Work required ▸ From the entries below, please output exactly the lines starting at the one containing "left shoulder: (1005, 174)" and ending at the one containing "left eye: (1048, 126)", both included.

Data records ▸
○ ○ ○ ○ ○

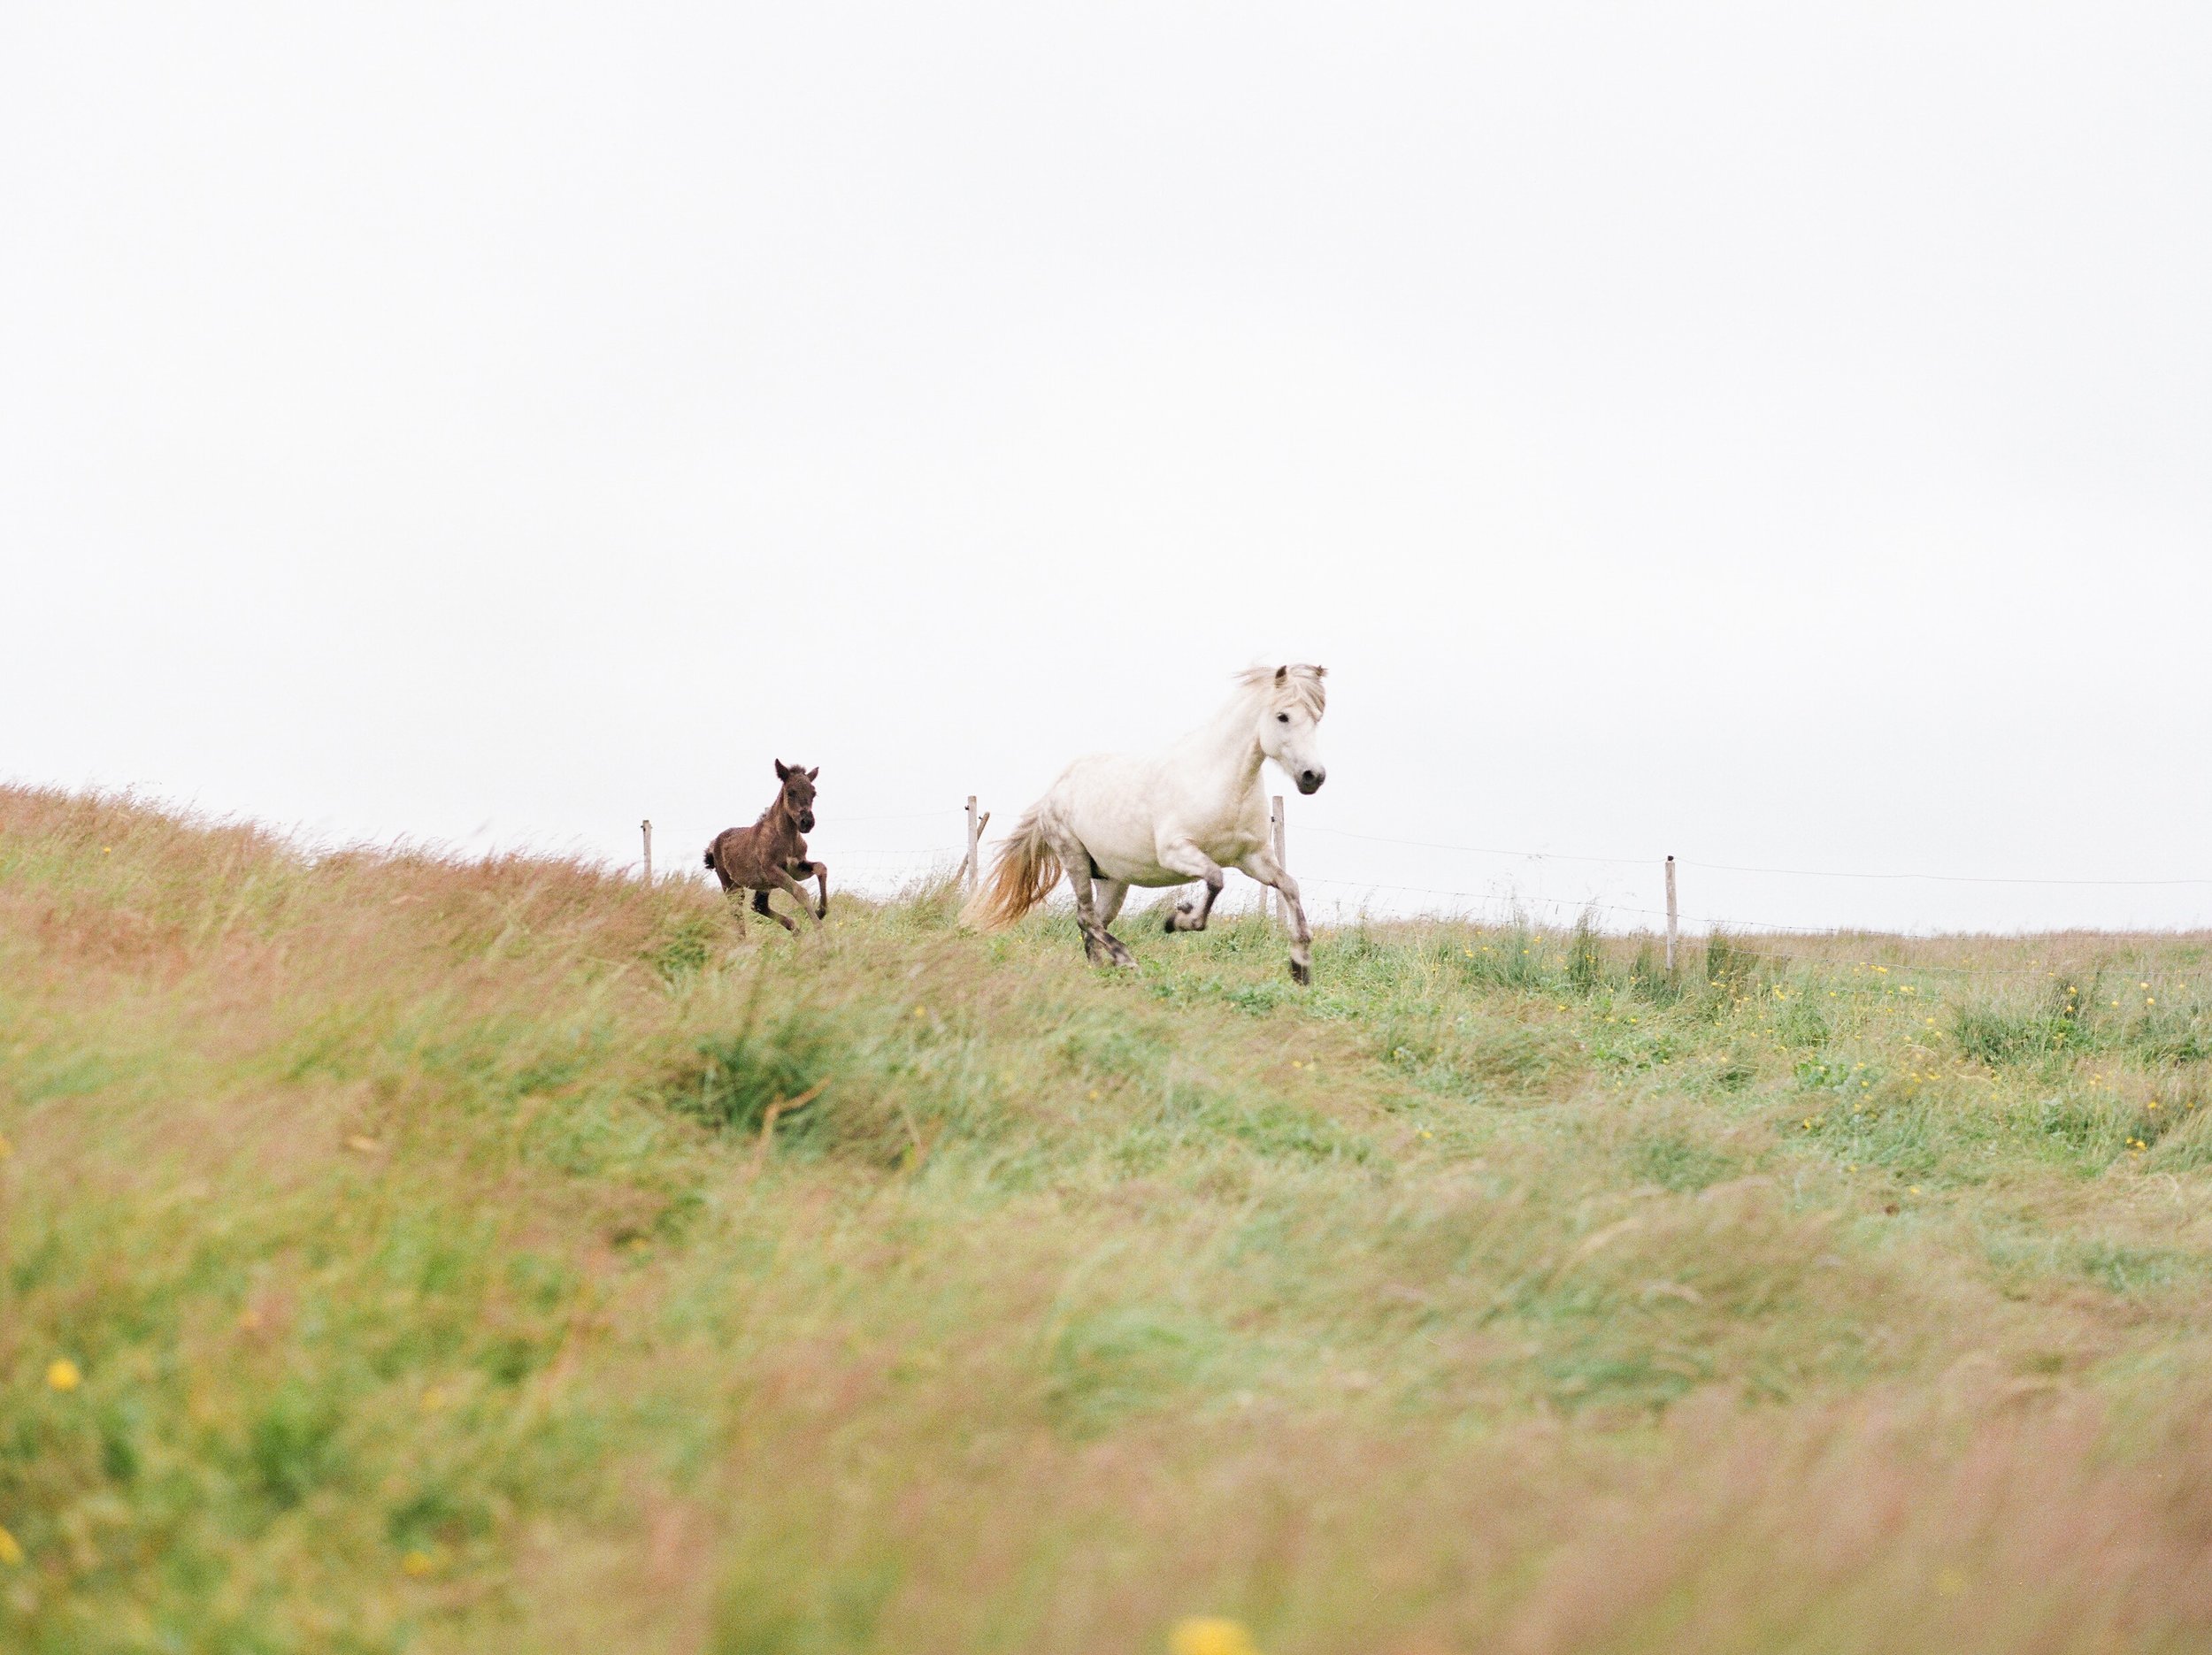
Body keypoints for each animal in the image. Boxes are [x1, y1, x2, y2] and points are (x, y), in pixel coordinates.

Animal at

○ ○ ○ ○ ○

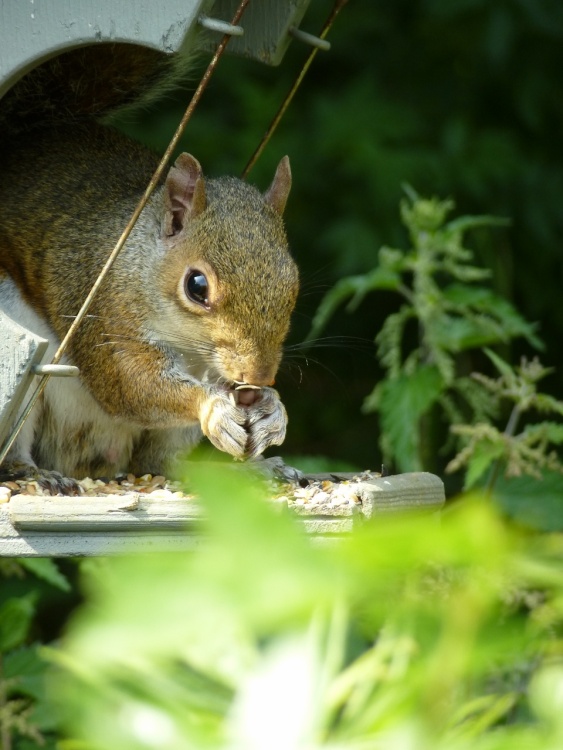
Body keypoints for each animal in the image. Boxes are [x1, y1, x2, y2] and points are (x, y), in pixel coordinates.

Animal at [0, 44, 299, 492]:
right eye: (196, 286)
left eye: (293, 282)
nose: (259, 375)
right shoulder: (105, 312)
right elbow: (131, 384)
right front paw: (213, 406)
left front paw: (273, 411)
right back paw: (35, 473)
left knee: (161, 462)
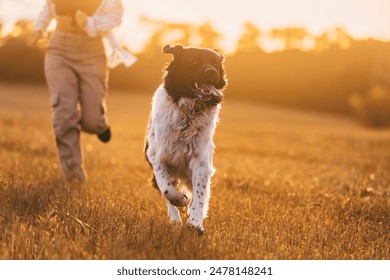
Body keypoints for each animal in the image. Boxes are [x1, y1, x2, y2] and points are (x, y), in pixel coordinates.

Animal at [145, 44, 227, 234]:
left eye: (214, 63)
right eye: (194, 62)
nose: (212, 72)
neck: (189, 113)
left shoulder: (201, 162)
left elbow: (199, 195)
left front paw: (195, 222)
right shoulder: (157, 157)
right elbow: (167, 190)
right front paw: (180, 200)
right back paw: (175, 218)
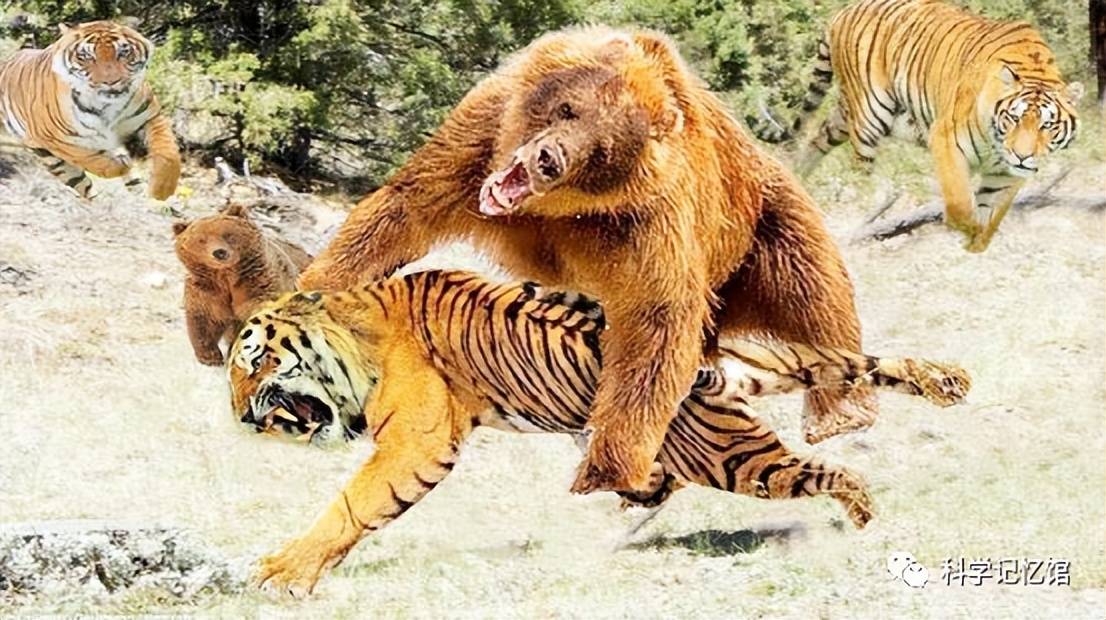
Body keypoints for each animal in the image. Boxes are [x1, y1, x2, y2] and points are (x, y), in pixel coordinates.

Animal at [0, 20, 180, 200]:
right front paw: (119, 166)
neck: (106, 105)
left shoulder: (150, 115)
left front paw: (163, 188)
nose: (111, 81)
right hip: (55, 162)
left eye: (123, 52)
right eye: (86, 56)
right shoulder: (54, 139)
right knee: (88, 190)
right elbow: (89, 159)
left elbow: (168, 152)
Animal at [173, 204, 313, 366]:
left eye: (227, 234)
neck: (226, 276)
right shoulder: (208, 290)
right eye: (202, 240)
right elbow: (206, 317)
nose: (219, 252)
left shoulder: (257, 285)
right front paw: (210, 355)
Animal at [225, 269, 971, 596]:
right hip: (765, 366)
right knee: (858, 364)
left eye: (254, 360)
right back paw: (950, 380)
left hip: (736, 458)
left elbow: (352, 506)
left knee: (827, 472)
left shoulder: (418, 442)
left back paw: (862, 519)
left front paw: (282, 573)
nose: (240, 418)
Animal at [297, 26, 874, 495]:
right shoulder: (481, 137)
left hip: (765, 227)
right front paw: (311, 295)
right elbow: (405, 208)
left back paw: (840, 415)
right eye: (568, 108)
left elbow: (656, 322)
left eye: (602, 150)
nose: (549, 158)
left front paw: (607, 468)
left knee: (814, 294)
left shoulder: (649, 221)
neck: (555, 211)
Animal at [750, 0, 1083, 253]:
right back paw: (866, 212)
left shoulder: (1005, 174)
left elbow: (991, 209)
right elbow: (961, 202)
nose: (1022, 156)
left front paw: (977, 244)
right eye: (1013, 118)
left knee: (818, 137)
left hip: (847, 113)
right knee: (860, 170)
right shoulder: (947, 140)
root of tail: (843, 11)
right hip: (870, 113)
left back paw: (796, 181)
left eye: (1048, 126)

○ ○ ○ ○ ○

Solution ▸
left shoulder: (1005, 174)
left elbow: (991, 209)
right elbow: (961, 202)
nose: (1022, 156)
left front paw: (977, 244)
right eye: (1013, 118)
left knee: (818, 137)
left hip: (847, 113)
right knee: (860, 170)
right shoulder: (947, 140)
root of tail: (843, 11)
right hip: (870, 113)
left back paw: (796, 181)
left eye: (1048, 126)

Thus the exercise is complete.